O número de licenças emitidas para pilotos é pequeno se comparado à demanda por transporte aéreo, que cresceu 35% nas rotas domésticas no primeiro trimestre de 2010, de acordo com a Anac. Em todo o ano passado, apenas 258 licenças para pilotos de linhas aéreas foram concedidas. “Hoje não há carência de mão de obra, mas, com esse crescimento no setor, temos que nos preocupar com o médio prazo”, afirma Jenkins.
O custo elevado para a formação e o pagamento de salários menos atrativos nesta década diminui o interesse dos jovens pela profissão de piloto, afirma Graziela Baggio, presidente do Sindicato Nacional dos Aeronautas, entidade que representa pilotos e comissários de bordo. O investimento em cursos teóricos e práticos para a formação de pilotos varia de R$ 100 mil a 150 mil, segundo estimativas de especialistas, mas o salário inicial é de R$ 3 mil a R$ 5 mil. Para pilotos mais experientes, remuneração chega a R$ 20 mil.
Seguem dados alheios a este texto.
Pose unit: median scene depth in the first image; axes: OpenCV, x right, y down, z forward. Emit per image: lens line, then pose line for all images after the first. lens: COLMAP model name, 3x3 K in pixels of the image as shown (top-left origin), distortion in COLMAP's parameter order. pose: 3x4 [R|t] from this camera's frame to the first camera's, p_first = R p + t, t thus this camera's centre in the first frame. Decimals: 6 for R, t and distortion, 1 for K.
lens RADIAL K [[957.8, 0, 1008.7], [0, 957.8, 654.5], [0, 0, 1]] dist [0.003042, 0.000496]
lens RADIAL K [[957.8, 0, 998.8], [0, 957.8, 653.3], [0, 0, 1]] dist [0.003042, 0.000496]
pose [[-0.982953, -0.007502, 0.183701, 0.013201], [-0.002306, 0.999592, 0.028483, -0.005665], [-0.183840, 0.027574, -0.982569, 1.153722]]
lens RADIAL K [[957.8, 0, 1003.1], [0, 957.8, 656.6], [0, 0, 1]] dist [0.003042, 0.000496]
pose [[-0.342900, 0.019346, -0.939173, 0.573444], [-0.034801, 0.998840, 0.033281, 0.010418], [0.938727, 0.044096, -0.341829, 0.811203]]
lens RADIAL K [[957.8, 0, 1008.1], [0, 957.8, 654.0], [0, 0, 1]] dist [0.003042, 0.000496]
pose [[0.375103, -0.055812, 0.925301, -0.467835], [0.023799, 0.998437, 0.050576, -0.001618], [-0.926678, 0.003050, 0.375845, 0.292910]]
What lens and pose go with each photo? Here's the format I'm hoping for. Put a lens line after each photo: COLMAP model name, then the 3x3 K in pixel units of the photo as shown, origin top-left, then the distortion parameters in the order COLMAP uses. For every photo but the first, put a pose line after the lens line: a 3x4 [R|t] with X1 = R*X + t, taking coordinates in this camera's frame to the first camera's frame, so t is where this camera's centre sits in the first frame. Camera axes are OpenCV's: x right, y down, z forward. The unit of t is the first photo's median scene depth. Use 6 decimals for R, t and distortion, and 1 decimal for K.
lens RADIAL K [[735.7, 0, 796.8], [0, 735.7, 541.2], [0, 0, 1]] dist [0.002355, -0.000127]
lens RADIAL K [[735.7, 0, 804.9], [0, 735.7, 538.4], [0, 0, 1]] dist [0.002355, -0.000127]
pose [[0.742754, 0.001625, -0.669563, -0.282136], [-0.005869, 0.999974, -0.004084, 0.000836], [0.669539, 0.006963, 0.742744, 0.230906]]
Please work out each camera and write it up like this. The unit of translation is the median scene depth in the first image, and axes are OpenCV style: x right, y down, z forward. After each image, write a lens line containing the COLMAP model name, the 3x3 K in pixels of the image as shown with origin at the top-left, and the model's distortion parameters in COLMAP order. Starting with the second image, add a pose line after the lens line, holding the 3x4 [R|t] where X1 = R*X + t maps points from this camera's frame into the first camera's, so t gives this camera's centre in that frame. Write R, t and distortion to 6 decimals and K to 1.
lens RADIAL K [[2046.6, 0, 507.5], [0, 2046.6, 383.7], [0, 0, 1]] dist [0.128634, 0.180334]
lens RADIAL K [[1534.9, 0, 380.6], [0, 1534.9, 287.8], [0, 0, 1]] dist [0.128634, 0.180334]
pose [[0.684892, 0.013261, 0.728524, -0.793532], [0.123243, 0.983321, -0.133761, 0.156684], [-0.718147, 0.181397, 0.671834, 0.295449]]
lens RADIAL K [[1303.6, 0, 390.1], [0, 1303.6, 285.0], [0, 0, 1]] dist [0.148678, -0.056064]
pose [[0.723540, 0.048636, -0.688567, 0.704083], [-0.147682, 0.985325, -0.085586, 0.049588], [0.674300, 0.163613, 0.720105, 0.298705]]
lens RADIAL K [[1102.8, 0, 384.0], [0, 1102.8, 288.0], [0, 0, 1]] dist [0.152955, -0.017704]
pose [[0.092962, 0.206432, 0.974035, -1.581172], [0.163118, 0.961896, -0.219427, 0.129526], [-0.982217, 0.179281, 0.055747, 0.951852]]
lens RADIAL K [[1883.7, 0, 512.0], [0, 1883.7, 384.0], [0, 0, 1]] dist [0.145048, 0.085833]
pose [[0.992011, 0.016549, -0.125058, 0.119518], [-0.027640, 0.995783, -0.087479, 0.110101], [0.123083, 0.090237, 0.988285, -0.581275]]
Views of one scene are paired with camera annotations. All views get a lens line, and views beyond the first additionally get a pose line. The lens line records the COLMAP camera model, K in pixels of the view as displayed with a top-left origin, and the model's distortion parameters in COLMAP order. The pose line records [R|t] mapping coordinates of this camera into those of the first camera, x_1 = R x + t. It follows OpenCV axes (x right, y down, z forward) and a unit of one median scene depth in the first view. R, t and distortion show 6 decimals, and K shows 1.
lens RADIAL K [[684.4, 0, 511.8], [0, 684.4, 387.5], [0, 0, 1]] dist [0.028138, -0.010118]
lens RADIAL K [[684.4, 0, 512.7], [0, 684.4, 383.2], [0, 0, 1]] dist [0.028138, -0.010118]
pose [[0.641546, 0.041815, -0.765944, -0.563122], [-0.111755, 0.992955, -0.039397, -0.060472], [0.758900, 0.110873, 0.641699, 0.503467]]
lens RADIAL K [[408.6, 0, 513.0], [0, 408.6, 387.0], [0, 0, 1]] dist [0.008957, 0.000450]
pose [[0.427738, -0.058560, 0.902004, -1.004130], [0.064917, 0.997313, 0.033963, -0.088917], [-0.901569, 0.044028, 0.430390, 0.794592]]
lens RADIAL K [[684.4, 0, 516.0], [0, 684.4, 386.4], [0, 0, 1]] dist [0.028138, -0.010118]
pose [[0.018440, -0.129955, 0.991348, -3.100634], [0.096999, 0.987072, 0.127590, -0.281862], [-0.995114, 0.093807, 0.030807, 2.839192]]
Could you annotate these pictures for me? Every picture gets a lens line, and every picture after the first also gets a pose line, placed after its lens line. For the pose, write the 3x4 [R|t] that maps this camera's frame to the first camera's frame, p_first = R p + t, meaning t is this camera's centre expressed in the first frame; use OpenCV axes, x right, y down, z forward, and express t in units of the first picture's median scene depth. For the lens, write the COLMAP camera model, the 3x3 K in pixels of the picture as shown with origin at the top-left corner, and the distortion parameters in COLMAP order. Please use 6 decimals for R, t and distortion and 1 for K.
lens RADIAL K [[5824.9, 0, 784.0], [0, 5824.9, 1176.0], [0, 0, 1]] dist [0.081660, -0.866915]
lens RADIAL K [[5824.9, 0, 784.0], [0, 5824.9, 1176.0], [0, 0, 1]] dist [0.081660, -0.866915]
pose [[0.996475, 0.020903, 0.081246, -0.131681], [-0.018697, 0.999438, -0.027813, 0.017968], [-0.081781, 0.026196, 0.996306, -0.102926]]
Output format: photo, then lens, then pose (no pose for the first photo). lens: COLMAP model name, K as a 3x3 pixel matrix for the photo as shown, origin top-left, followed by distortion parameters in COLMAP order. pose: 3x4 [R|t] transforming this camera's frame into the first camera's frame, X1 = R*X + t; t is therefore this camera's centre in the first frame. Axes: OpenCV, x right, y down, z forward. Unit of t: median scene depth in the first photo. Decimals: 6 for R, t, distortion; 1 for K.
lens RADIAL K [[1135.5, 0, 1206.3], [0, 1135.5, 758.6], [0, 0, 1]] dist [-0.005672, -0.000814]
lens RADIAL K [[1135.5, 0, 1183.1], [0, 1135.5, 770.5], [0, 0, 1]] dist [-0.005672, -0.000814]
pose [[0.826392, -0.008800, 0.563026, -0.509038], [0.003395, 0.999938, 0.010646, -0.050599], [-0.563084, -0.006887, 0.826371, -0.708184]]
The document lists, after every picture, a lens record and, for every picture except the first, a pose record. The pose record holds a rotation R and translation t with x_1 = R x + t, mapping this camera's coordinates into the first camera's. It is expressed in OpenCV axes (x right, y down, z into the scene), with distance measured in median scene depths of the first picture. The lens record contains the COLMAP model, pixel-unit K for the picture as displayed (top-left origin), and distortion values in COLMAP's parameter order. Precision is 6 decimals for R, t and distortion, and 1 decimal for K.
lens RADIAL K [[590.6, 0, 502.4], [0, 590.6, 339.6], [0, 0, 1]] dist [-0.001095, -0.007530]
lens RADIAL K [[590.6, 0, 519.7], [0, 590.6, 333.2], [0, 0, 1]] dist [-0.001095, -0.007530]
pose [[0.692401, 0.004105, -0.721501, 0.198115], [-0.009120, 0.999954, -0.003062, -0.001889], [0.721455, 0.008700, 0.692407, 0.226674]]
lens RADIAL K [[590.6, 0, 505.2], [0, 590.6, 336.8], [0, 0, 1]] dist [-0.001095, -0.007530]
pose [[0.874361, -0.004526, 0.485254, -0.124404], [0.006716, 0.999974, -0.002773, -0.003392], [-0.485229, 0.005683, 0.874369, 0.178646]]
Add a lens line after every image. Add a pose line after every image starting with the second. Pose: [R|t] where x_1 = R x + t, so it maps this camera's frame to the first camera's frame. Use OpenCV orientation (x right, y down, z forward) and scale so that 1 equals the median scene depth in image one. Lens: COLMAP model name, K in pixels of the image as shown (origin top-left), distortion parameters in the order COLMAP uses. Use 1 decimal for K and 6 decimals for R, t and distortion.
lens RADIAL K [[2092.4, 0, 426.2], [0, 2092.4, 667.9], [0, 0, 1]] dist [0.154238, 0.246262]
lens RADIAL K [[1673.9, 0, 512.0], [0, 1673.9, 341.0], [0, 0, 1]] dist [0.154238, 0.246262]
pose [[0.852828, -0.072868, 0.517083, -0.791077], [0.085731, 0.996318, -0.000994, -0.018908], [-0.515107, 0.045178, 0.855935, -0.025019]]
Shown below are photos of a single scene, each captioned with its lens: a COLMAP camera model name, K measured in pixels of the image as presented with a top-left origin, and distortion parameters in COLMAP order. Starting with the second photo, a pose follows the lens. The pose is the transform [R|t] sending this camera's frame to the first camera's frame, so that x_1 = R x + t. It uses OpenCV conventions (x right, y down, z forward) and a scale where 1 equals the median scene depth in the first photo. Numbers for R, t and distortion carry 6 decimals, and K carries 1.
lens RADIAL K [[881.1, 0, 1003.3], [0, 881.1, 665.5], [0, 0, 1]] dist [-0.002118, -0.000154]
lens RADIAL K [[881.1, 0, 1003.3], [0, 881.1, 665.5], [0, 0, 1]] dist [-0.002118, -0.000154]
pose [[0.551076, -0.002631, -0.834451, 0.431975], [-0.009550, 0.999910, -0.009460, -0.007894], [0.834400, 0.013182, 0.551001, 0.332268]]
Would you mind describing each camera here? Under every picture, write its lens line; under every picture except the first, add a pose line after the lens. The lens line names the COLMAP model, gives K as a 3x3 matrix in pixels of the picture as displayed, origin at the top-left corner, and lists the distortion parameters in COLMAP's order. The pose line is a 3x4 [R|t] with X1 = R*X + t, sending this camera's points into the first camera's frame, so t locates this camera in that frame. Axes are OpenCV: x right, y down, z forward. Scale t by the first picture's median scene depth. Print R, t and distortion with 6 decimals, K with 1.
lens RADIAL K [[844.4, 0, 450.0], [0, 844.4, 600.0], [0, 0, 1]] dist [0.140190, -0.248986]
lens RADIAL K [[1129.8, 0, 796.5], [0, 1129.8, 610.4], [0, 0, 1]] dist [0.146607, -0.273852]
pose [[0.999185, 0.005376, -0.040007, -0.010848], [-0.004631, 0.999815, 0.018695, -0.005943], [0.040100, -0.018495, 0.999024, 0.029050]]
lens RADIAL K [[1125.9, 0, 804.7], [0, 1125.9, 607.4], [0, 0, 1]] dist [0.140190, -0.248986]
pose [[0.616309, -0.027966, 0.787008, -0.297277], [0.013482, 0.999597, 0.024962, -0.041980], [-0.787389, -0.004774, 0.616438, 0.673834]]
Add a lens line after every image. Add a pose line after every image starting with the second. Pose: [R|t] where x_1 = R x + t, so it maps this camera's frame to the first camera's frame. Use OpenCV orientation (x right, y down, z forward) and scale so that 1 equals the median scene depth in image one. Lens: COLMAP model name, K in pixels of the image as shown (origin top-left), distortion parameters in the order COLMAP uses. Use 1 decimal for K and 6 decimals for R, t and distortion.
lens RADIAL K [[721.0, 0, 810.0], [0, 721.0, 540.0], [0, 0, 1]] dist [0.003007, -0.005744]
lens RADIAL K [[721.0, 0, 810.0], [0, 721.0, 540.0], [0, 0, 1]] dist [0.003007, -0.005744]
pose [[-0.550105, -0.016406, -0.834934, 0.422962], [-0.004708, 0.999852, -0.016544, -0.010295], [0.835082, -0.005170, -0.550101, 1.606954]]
“Ninguém mais fica rico como piloto”, afirma Enio Dexheimer, professor do curso de Ciências Aeronáuticas da PUC-RS e ex-comandante da Varig. Os salários da categoria encolheram com o excesso de oferta de mão de obra provocado pela falência de grandes empresas nos últimos 20 anos, como Vasp, Varig e Transbrasil. E os custos de formação aumentaram. “Na década de 60, um salário mínimo comprava mais de dez horas de voo nos aeroclubes. Hoje, compra no máximo duas”, diz Dexheimer.
Por falta de empregos ou para receber melhores salários, muitos pilotos foram para o exterior trabalhar nas companhias internacionais. A estimativa de especialistas consultados pelo iG é que cerca de 500 pilotos brasileiros voam em empresas estrangeiras. O contrário não pode acontecer. Mesmo com as aéreas internacionais em crise, o Brasil não pode aproveitar estes profissionais, porque a legislação do setor proíbe a contratação de estrangeiros, com raras exceções.